ASSIGNED TASK
Gather every line in the entries below that contains the string "Technologies", treating uppercase and lowercase as different.

[Extracted data entries]

******************************

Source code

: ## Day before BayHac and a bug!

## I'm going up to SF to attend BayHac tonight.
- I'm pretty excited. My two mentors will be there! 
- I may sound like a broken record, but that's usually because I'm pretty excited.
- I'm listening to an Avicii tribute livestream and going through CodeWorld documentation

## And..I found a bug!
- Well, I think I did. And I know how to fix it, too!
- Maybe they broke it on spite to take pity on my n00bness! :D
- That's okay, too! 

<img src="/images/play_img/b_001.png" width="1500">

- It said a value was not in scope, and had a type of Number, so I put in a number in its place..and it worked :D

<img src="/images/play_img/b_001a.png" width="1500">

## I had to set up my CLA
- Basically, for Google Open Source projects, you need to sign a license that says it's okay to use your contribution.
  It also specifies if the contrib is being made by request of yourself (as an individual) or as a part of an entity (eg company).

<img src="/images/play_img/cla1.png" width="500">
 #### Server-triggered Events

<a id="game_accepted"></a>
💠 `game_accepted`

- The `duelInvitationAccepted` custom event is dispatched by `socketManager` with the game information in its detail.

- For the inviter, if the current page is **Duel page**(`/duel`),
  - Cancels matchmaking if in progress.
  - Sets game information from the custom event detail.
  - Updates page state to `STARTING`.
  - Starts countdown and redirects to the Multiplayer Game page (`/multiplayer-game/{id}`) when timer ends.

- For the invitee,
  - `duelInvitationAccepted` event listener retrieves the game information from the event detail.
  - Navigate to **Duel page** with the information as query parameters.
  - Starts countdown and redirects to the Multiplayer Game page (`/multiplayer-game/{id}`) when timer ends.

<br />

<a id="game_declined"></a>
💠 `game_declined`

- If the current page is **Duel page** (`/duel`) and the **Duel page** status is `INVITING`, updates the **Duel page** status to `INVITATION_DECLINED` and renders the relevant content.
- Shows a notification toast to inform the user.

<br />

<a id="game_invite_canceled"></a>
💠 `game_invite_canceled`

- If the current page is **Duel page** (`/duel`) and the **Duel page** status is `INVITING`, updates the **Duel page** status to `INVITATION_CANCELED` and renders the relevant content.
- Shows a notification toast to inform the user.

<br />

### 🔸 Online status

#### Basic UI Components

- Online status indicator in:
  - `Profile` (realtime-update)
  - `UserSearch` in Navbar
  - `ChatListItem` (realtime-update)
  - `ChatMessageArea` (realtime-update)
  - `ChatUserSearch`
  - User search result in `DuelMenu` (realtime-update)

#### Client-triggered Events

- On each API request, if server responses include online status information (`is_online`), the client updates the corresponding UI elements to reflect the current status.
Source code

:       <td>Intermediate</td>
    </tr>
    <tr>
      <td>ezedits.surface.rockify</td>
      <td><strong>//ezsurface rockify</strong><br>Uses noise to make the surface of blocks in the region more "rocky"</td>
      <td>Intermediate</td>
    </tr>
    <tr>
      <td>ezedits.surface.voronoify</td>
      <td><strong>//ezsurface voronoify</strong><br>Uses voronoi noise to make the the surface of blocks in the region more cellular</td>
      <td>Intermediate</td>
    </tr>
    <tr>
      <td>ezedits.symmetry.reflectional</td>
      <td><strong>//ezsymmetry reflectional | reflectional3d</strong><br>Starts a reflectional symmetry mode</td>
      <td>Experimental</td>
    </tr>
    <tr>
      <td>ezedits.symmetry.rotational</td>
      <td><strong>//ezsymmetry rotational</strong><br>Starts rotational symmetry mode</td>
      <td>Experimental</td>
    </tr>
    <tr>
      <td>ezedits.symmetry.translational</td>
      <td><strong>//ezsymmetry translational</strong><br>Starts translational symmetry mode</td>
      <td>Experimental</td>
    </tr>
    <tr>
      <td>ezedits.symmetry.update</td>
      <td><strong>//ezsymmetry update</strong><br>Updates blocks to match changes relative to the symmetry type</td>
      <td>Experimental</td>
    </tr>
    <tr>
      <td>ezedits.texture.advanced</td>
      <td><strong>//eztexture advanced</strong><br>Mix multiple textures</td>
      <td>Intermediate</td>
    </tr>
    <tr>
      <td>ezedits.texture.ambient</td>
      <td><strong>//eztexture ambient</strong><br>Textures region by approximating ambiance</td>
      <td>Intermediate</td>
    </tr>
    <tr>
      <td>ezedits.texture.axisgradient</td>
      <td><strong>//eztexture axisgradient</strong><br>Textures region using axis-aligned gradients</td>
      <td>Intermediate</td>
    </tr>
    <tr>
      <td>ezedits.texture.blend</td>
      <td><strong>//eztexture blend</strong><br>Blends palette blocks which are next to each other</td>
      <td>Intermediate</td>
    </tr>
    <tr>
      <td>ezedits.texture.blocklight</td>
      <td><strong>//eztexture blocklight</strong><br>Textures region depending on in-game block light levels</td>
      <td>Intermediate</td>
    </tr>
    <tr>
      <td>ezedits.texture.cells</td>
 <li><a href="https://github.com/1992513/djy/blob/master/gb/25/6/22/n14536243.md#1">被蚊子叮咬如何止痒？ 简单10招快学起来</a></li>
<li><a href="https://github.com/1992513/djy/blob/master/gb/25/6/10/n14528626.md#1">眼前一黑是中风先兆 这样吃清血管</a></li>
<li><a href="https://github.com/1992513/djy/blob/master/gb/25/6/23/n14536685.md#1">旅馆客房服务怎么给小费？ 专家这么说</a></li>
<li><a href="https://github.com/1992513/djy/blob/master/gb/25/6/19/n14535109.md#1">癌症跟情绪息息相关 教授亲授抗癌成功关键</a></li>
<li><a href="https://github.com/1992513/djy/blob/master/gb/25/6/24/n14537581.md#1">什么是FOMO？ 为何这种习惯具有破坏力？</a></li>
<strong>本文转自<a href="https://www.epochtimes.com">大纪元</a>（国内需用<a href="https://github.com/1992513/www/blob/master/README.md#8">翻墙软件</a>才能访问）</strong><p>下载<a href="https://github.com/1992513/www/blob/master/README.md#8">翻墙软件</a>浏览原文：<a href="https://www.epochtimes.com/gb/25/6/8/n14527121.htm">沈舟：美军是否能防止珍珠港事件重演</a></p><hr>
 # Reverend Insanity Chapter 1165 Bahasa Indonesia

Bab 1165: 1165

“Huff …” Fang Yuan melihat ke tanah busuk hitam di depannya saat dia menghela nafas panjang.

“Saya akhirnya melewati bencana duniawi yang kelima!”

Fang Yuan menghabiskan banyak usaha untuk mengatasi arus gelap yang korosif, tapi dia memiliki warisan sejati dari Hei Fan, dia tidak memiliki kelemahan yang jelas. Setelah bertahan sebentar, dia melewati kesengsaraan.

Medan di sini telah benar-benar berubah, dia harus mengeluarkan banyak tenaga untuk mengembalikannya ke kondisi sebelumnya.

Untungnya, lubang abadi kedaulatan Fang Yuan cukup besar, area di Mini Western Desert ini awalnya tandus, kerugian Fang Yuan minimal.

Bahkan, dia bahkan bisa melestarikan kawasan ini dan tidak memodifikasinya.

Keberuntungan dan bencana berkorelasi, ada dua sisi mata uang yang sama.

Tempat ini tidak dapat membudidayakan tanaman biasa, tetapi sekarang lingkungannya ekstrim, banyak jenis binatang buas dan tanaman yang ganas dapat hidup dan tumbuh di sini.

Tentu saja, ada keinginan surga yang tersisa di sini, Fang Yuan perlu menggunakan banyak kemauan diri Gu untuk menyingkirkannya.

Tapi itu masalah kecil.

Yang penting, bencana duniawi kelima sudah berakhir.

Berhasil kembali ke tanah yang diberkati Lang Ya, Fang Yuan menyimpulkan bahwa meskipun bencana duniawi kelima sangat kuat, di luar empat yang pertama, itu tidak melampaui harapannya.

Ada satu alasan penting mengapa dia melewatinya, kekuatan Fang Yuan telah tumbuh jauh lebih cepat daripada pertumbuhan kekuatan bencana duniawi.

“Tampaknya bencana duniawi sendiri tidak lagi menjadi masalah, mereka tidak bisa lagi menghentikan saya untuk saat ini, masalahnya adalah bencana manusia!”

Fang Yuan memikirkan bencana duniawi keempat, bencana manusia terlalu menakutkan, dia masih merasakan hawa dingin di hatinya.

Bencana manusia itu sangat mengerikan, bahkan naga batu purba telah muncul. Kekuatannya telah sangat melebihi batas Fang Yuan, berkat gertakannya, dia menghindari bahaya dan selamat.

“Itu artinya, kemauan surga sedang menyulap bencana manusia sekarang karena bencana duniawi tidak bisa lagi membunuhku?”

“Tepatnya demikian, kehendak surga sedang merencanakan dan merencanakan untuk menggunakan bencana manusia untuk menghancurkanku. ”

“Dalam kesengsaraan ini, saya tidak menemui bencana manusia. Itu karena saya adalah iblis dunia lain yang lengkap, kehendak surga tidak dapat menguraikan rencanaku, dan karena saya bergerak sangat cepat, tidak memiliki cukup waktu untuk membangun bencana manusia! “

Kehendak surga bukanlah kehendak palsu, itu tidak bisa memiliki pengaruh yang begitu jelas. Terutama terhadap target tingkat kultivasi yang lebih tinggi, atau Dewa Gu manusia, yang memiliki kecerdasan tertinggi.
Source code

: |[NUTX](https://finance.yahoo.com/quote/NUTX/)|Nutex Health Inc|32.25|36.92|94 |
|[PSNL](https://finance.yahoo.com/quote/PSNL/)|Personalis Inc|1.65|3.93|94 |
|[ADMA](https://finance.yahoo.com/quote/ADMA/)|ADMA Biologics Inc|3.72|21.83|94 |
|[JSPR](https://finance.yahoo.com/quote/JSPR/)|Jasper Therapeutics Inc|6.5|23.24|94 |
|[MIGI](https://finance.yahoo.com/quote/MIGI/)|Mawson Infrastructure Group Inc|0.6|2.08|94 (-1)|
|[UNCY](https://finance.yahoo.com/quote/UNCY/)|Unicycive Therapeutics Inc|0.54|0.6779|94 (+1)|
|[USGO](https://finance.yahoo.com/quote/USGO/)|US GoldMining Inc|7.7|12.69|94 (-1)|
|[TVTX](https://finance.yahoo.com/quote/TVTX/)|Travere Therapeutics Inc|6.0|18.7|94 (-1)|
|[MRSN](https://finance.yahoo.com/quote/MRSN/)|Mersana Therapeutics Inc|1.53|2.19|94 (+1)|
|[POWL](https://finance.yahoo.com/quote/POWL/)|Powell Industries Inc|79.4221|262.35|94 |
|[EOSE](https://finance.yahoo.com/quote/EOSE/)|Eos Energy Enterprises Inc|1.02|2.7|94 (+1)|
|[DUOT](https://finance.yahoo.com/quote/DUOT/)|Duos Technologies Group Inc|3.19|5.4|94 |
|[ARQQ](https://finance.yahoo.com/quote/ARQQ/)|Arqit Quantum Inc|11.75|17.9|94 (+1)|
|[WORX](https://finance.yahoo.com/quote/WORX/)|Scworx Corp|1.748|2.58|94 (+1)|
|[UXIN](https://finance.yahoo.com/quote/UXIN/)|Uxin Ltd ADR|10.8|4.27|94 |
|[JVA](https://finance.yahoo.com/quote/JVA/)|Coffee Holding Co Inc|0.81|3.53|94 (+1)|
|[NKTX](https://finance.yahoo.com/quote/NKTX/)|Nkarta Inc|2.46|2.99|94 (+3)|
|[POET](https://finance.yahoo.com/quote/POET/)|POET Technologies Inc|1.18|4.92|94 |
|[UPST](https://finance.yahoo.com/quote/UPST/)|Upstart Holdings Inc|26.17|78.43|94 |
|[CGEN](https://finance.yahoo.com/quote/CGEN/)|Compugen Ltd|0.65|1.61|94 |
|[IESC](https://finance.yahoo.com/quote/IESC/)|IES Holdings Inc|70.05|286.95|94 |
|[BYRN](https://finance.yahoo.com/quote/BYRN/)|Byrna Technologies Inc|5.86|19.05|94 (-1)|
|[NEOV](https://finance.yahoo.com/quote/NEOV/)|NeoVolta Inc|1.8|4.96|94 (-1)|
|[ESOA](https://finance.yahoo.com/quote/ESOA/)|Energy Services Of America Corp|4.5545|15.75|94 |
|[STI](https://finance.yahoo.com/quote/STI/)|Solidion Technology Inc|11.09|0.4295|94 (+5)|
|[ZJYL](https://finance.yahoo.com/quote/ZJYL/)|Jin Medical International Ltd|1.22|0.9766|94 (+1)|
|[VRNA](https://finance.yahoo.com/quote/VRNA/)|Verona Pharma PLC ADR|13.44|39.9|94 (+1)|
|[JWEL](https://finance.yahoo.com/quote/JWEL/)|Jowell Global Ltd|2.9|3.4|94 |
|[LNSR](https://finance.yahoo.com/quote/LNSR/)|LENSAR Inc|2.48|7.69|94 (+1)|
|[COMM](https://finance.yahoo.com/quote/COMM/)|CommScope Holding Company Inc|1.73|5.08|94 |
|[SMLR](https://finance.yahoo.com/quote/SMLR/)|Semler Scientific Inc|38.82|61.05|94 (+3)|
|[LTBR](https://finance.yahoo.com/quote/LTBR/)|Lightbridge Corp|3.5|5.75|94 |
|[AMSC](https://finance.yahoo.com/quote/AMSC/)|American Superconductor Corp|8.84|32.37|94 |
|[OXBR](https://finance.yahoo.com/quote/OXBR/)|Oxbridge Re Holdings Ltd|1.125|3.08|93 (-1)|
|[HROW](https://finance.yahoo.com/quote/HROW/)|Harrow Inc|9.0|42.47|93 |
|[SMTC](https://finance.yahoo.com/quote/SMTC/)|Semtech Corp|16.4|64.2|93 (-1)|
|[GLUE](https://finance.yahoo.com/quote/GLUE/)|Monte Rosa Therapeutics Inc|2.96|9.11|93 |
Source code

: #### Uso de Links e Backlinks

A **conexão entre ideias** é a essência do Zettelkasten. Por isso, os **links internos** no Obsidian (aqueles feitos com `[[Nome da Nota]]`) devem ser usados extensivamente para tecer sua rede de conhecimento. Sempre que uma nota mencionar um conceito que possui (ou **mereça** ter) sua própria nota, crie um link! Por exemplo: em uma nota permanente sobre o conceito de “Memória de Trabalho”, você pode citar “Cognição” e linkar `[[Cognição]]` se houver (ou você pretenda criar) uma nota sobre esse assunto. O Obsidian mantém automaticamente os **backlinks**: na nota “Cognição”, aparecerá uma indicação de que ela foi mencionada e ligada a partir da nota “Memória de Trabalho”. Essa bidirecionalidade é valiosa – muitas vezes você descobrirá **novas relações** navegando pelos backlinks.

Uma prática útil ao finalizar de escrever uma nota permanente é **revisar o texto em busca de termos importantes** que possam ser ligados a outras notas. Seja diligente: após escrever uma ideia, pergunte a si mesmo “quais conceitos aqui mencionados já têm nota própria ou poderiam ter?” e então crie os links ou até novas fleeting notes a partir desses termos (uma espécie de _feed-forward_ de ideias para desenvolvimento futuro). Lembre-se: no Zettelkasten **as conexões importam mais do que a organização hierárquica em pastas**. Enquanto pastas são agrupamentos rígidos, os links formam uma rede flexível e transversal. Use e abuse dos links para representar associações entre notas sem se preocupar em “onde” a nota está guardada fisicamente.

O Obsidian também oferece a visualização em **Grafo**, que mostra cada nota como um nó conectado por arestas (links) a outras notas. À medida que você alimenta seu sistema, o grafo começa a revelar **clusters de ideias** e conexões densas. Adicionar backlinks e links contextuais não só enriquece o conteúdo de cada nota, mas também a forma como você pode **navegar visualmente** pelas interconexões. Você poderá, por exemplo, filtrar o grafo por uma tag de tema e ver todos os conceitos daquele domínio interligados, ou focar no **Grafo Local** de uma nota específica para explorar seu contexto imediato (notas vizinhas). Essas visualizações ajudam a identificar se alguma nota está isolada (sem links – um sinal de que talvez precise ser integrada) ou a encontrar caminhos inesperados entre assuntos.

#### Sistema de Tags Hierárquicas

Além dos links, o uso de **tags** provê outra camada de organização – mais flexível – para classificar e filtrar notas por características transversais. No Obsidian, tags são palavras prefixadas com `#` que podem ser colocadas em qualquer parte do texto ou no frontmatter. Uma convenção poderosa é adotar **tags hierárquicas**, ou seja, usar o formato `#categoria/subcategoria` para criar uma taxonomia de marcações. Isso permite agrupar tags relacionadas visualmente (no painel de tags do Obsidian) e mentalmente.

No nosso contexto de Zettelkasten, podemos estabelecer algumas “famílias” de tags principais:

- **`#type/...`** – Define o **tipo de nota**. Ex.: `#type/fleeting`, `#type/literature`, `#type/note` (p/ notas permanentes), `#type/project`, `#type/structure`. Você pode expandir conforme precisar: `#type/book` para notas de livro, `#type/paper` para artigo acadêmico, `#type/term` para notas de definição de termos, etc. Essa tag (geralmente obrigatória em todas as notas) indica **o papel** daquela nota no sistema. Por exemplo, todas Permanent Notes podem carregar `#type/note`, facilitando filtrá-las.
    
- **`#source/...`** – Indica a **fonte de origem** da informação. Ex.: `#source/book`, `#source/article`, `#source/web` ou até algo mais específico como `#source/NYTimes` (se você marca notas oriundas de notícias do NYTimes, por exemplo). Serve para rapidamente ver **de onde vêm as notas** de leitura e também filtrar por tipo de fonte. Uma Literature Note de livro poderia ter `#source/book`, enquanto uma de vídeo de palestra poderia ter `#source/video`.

******************************

REPLY TO THE EXERCISE
|[DUOT](https://finance.yahoo.com/quote/DUOT/)|Duos Technologies Group Inc|3.19|5.4|94 |
|[POET](https://finance.yahoo.com/quote/POET/)|POET Technologies Inc|1.18|4.92|94 |
|[BYRN](https://finance.yahoo.com/quote/BYRN/)|Byrna Technologies Inc|5.86|19.05|94 (-1)|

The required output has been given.